Arguments Mount Against Obama Admin’s Latest Move to Curb Global Warming

"It will be bad for jobs."

  • The Environmental Protection Agency is announcing emission reduction requirements of 30 percent Monday, basing its rule on the Clean Air Act. 
  • States and industry most impacted by the rule argue that it is not only overreaching the intent of the law, but could harm jobs and public health.
  • It's also argued that the rule might not even result in the emission reductions it seeks. 

The Obama Administration's plan to require power plants to cut emissions by one-third by 2030, which is being called the most significant of U.S. environmental regulation in decades, won't go down without a political fight.

"It's going to be like eating spaghetti with a spoon. It can be done, but it's going to be messy and slow," Michael Gerrard, director of the Center for Climate Change Law at Columbia University, said.

Emissions spew out of a large stack at the coal fired Morgantown Generating Station, on May 29, 2014 in Newburg, Maryland. (Mark Wilson/Getty Images) Emissions spew out of a large stack at the coal fired Morgantown Generating Station, on May 29, 2014 in Newburg, Maryland. (Mark Wilson/Getty Images)

At the crux of the problem is Obama's use of a 30-year-old law that was not intended to regulate the gases blamed for global warming. Lawyers for states and industry also are likely to argue that it violates the Clean Air Act's intent.

The Electric Reliability Coordinating Council, a group of energy companies that maintains it has "long supported commonsense interpretation of the Clean Air Act," wrote ahead of EPA Administrator Gina McCarthy's announcement Monday that the agency basing its rule on a "seldom used provision of the Clean Air Act is unprecedented."

"Even if the EPA may address carbon emissions from power plants in some reasonable fashion, the way it does it can still be illegal," the ERCC wrote. "The EPA proposes a carbon reduction number not based on what an improved power plant might do, but rather on a whole range of changes in the way families and businesses can consume energy. All of this is based on a section of the Clean Air Act (section 111(d)) that is a few hundred words and doesn't mention demand-side reductions or carbon or even power plants."

What's more, the ERCC argues, in addition to several other issues, that the rule would not even lead to the emission reductions the administration seeks.

"This assumes that any power generation built to replace these plants would be carbon free -- an assumption that is obviously unrealistic," ERCC wrote, noting that efforts to reduce carbon dioxide emissions in this manner might also be futile as other countries are unlikely to follow similar reduction procedures.

[EXTRACTED INFORMATION]
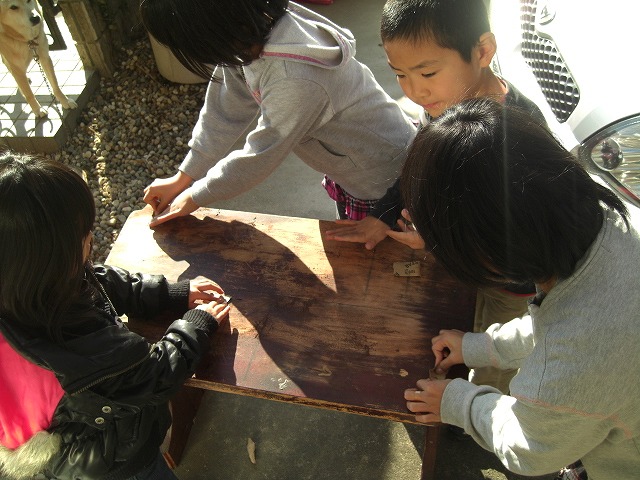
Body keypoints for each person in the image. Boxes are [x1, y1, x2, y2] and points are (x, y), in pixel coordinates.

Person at [401, 97, 640, 479]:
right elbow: (563, 321)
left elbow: (529, 450)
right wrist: (482, 346)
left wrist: (459, 401)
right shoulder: (600, 219)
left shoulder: (573, 363)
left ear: (487, 252)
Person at [327, 0, 547, 394]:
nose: (415, 90)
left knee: (491, 352)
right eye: (400, 74)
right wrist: (384, 214)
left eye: (427, 72)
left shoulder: (515, 137)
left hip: (509, 280)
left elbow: (517, 236)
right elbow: (421, 164)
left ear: (482, 51)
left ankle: (478, 405)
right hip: (465, 263)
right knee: (457, 324)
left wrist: (437, 242)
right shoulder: (446, 101)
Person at [0, 153, 230, 480]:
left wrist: (171, 292)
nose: (91, 240)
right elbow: (154, 376)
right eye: (84, 236)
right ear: (52, 259)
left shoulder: (25, 282)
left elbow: (99, 281)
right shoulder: (80, 345)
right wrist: (196, 325)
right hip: (111, 460)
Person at [140, 0, 416, 227]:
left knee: (382, 259)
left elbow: (261, 154)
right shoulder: (251, 32)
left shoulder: (294, 78)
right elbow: (225, 108)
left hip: (382, 178)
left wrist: (196, 196)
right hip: (353, 167)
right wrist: (184, 176)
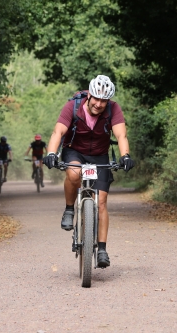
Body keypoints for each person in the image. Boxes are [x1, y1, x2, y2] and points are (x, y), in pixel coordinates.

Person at [43, 75, 135, 268]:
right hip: (74, 151)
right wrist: (51, 153)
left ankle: (101, 249)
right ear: (89, 96)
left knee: (101, 202)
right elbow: (57, 132)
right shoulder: (73, 107)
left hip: (100, 156)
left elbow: (121, 135)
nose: (99, 104)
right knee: (74, 173)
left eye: (104, 100)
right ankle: (69, 209)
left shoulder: (113, 109)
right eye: (96, 99)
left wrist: (125, 155)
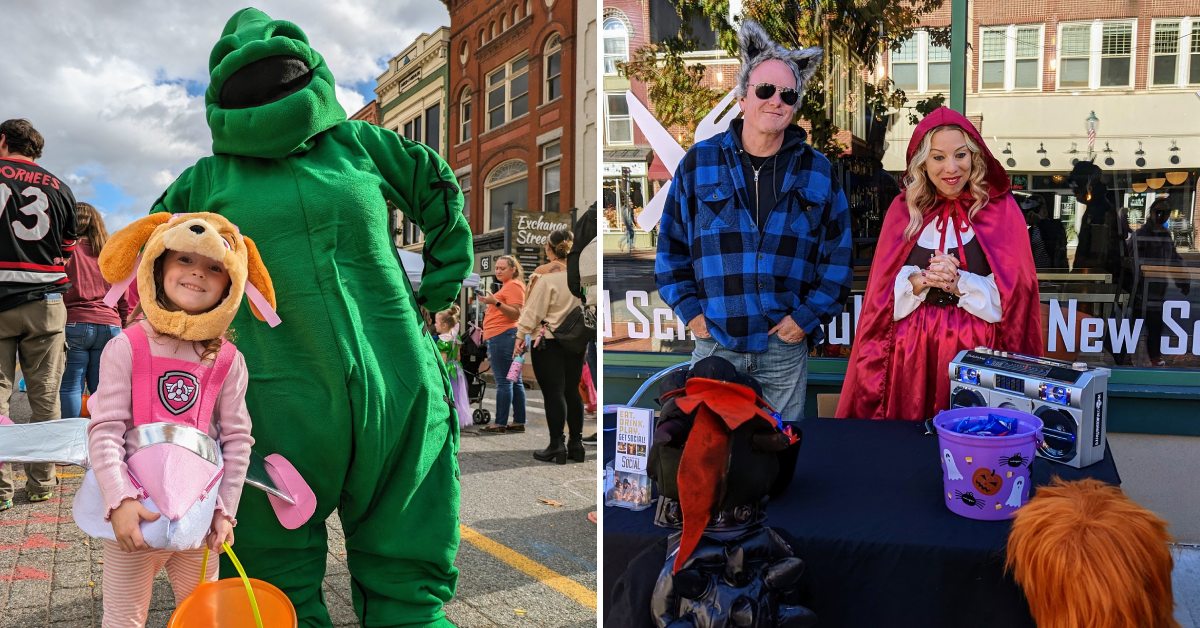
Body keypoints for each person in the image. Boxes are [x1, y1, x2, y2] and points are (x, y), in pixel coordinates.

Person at [150, 10, 474, 624]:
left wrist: (439, 285)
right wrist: (178, 342)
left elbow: (436, 188)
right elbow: (150, 257)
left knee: (406, 551)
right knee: (276, 569)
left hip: (392, 373)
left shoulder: (358, 143)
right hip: (275, 393)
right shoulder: (205, 179)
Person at [656, 20, 852, 423]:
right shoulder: (699, 163)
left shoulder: (817, 171)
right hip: (716, 344)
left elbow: (838, 258)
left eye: (787, 94)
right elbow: (671, 249)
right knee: (708, 456)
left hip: (783, 348)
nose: (775, 100)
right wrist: (692, 313)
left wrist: (803, 321)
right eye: (764, 90)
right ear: (742, 97)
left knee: (778, 451)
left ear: (795, 105)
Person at [83, 212, 272, 626]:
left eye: (214, 267)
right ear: (158, 264)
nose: (197, 274)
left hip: (199, 522)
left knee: (205, 615)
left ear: (232, 284)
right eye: (184, 260)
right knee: (123, 618)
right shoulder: (126, 347)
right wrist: (119, 500)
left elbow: (238, 440)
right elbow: (105, 430)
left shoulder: (228, 360)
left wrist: (224, 509)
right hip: (136, 517)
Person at [837, 107, 1042, 422]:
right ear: (923, 162)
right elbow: (880, 302)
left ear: (974, 156)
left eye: (960, 155)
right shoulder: (902, 211)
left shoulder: (1000, 209)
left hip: (976, 356)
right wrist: (917, 282)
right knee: (910, 443)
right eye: (938, 157)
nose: (951, 167)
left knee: (973, 445)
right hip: (911, 356)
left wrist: (960, 283)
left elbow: (1016, 299)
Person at [0, 118, 78, 512]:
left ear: (2, 141)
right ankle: (41, 484)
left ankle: (0, 491)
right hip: (45, 302)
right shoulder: (60, 187)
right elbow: (67, 248)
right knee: (45, 398)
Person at [516, 229, 586, 464]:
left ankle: (556, 444)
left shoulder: (543, 276)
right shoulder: (582, 273)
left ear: (549, 249)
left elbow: (533, 311)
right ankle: (577, 443)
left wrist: (520, 335)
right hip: (576, 339)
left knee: (553, 392)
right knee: (572, 390)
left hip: (549, 340)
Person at [60, 202, 129, 419]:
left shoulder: (67, 252)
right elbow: (122, 295)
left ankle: (69, 439)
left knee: (72, 385)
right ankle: (102, 433)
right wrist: (122, 322)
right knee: (102, 389)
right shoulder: (109, 254)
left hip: (76, 322)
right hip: (110, 324)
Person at [1128, 199, 1190, 366]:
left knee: (1154, 327)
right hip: (1140, 291)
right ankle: (1125, 357)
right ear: (1152, 212)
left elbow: (1174, 259)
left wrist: (1183, 281)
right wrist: (1134, 285)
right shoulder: (1140, 235)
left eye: (1165, 213)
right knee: (1133, 326)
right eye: (1159, 212)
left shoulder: (1164, 235)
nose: (1161, 216)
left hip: (1156, 291)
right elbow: (1131, 263)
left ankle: (1153, 358)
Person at [478, 255, 528, 434]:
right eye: (497, 268)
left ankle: (500, 423)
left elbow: (516, 314)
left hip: (503, 336)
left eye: (502, 268)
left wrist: (495, 302)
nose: (498, 271)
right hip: (507, 335)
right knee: (514, 380)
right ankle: (518, 421)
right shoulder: (510, 286)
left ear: (513, 269)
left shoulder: (514, 286)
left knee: (504, 381)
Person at [1069, 161, 1125, 277]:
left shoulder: (1099, 210)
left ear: (1087, 185)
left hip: (1099, 280)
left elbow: (1097, 257)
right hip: (1100, 277)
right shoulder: (1098, 206)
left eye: (1076, 187)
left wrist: (1077, 277)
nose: (1074, 192)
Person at [435, 305, 473, 429]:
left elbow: (443, 360)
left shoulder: (442, 341)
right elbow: (458, 357)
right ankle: (459, 419)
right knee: (458, 396)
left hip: (448, 371)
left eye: (436, 322)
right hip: (457, 370)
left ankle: (448, 419)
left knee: (447, 395)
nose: (435, 325)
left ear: (444, 325)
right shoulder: (456, 338)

[EXERCISE] In the article on the EPA emission rule, by what year would power plants have to cut their emissions by one-third? Please answer briefly.

[EXERCISE RESPONSE] By 2030.